Niebo się zaczerwieniło, a słońce zaczęło schylać się ku jeziorze. Gałązki przyjemnie pękały pod wpływem naszych kroków. Często dostawałam w twarz od małych owadów, lub z najczystszą niechęcią odnajdowałam pajęczyny.
Kiedy tylko oddaliłyśmy się od reszty, Ree zagadnęła:
- To, co opowiedziałaś wczoraj mi nie wystarcza.
Wczoraj rozmawiałyśmy przy Sivie i Nathanie, więc nie mogłam powiedzieć wszystkiego. Ree zdawała się zadawalać informacjami o moich sąsiadach i pracy, do teraz.
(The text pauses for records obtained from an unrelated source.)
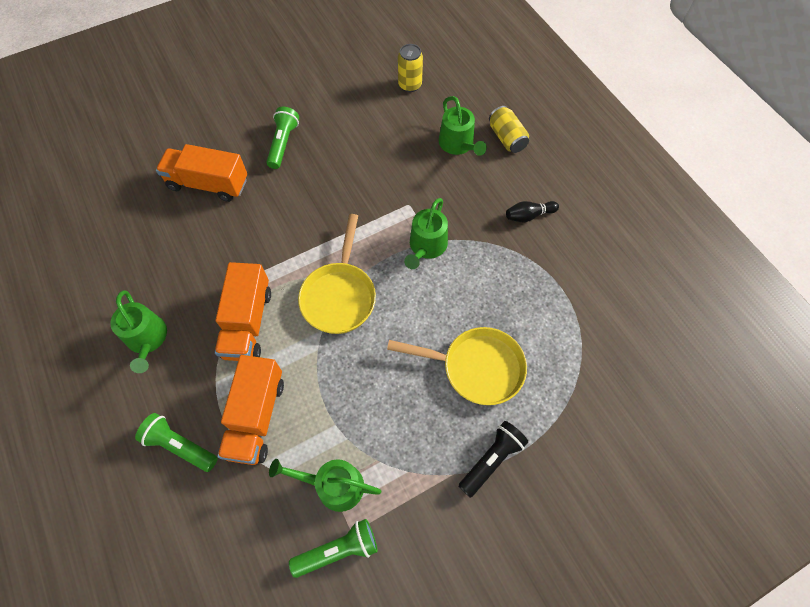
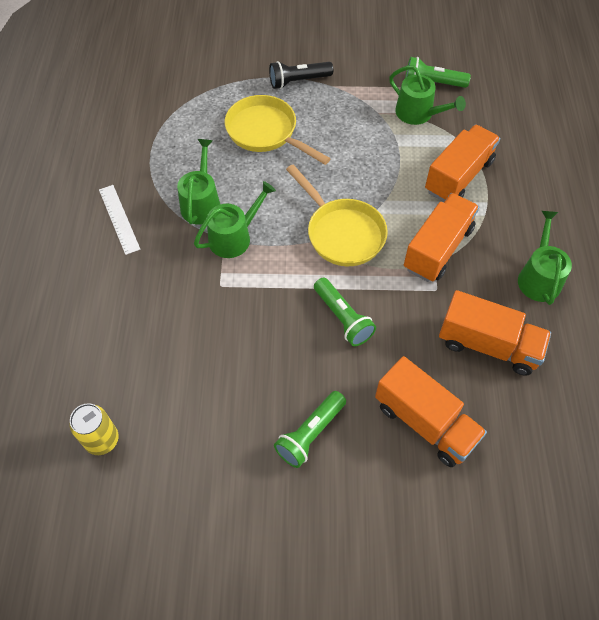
camera: 150 degrees left, 5 degrees down
(177, 258) = (488, 345): none -> orange truck
(180, 445) = (528, 184): green flashlight -> green flashlight (342, 318)
(339, 295) = (342, 233): yellow pan -> yellow pan turned 105 degrees clockwise
(458, 144) = (117, 326): green watering can -> green watering can (201, 203)
(506, 138) = (61, 306): yellow can -> none
(529, 215) = (119, 219): black bowling pin -> white ruler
- Co chcesz wiedzieć? - spytałam, unosząc brew.
Wydała z siebie pomruk wykazujący, że myśli. Oczywiście, nie musiała tego robić. Przecież obydwie wiedziałyśmy, co ją interesowało.
- Który? Który z nich? - wypowiedziała to dosyć leniwie.
Schyliłam się, by podnieść dosyć gruby kawałek drzewa. Zamaskowało to mój uśmiech.
- Nie rozumiem, o co chodzi.
- Kto ci się podoba? - wydusiła wreszcie, wyraźnie podekscytowana.
Pokręciłam głową z dezaprobatą, jednak nie mogłam pozbyć się uśmiechu na swojej twarzy. Zastygł on, gdy ja sama zadałam sobie to pytanie.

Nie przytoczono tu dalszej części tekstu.